Ok so Im trying to install the ATI Catalyst Control Center for my ATI 3200 HD integrated graphics card. I have windows 7 64bit ultimate installed. I download the most current ATI catalyst both the driver and the one with the driver and the ati catalyst control center... Yet when I try to install it, the driver NOR the at catalyst control center will install... I dont get any error messages at all... What should I do?


Oh yea i forgot to add that I download the ati catalyst 10.5


----------



## Elvandil (Aug 1, 2003)

Are you sure that you are downloading the correct driver? Make sure it is the one for your mobile card. Read the release notes.

Or get the most recent one for that model from your machine's manufacturer.


----------



## qhdevon43 (Jun 1, 2010)

Yes, Thanks, But I have downloaded this before and its worked just fine with this card... I recently had to wipe my hdd clean and install windows 7 again....


----------



## qhdevon43 (Jun 1, 2010)

i recently downloaded driver cleaner pro thinking that maybe its not installing correctly.. but I just dont know whats going on... its just not installing...dce


----------



## RDeFilippi (Nov 28, 2009)

Got the same problem also with Win 7 64bit. The best I could do was installing the driver by allowing the file to decompress, cancel the install and then I used Device Manager to locate the drivers and complete the "update driver" function. I must have tried 5-6 different sites and downloaded either as one file or two seperate compressed files, the drivers and the Control Center files. Nada. What is interesting is that when I went to previous driver versions of both the 9.0 and 10.0, the same happened = drivers and Control Center would not install.
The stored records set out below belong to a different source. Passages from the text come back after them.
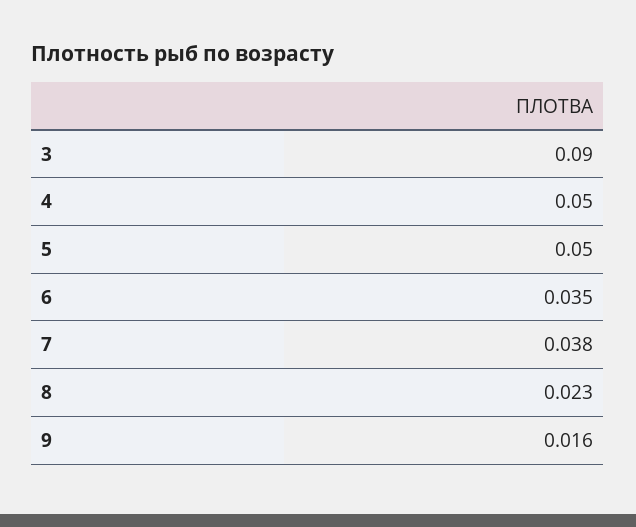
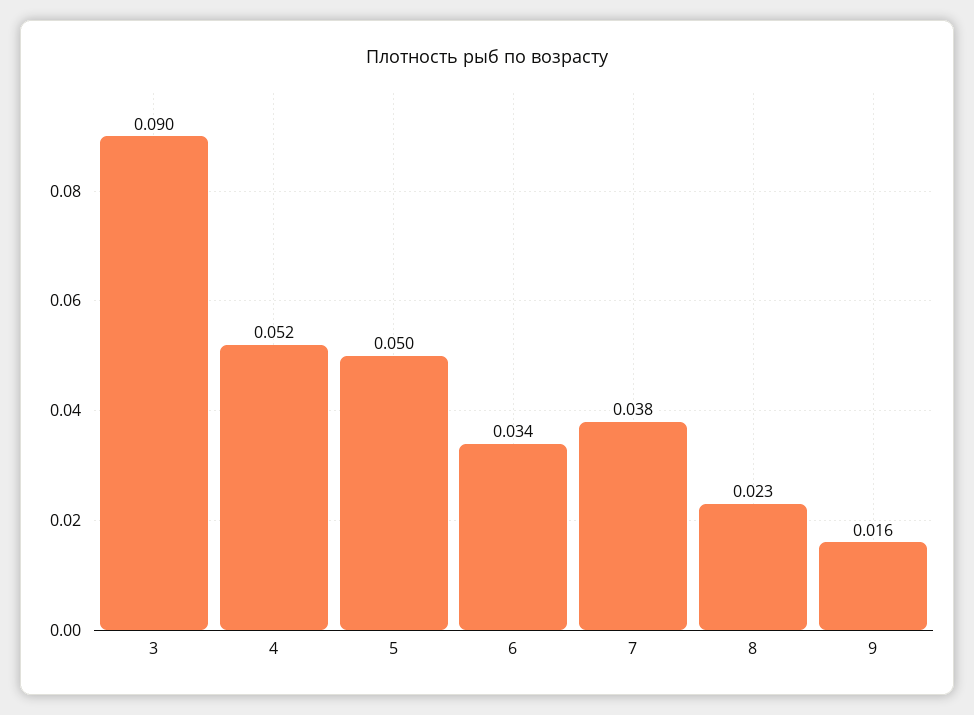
  {
    "3": 0.09,
-   "4": 0.05,
+   "4": 0.052,
    "5": 0.05,
-   "6": 0.035,
+   "6": 0.034,
    "7": 0.038,
    "8": 0.023,
    "9": 0.016
  }

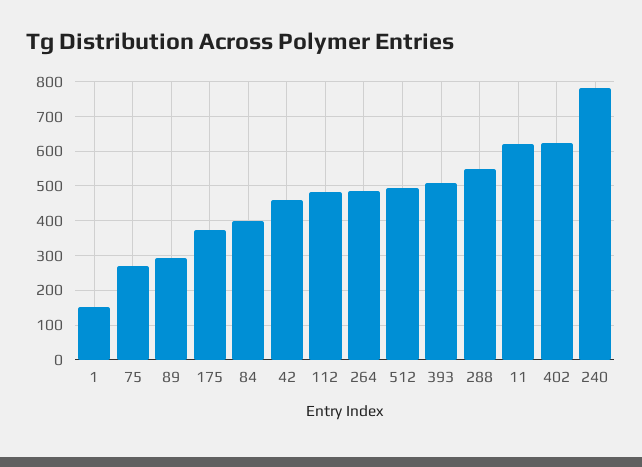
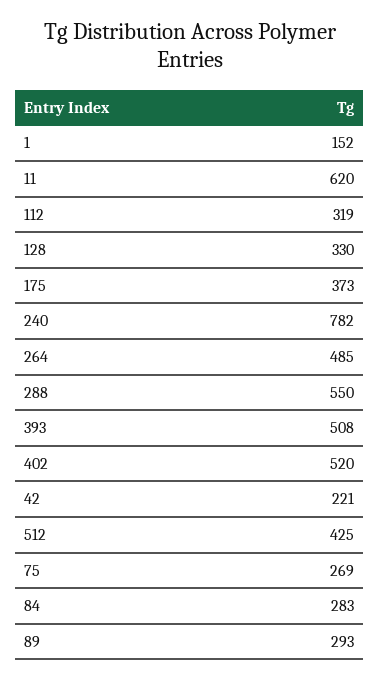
  {
    "1": 152,
    "75": 269,
    "89": 293,
    "175": 373,
-   "84": 400,
+   "84": 283,
-   "42": 460,
+   "42": 221,
-   "112": 480,
+   "112": 319,
    "264": 485,
-   "512": 500,
+   "512": 425,
    "393": 508,
    "288": 550,
    "11": 620,
-   "402": 620,
+   "402": 520,
-   "240": 782
+   "240": 782,
+   "128": 330
  }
This is telling me it is not ATI but maybe a recent Win 7 update that is preventing it.


----------



## qhdevon43 (Jun 1, 2010)

I solved my issue, Heres what I did...

I had to download the propriatery video drivers from support.acer.com ( I have an Acer as6530-6522 laptop) I saw that there were video drivers there from ati.. I went to install it and well the control center finally was installed on my pc... extremely weird! oh well.. no complaints though...


----------



## RDeFilippi (Nov 28, 2009)

I tried that as well. No go. I still don't have a solution.


----------



## RDeFilippi (Nov 28, 2009)

I finally found the answer here: http://forums.amd.com/game/messageview.cfm?catid=279&threadid=134031&enterthread=y


----------



## RDeFilippi (Nov 28, 2009)

Here's what I did:


 Download Driver Sweeper 2.1 found here: http://www.phyxion.net/
Uninstall the ATI software (CCC+driver).
Go into safe-mode and use Driver Sweeper to remove all ATI files left over and reboot.
Start installation of CCC+driver package and allow the file to decompress but DO NOT continue the installation and cancel it.
Go to C:/ATI/support/file name/Config and locate the file InstallManager.cfg and open it using Notepad.
Go to the last line called: WorkaroundInstall and change "False" to "true" (no quotes). Now save the file.
Now go to C:/ATI/support/file name and double click "setup" and perform the insatllation and voila'!
PS: read the entire post at the link I just gave you just in case it dosen't work. Good Luck. :up:


----------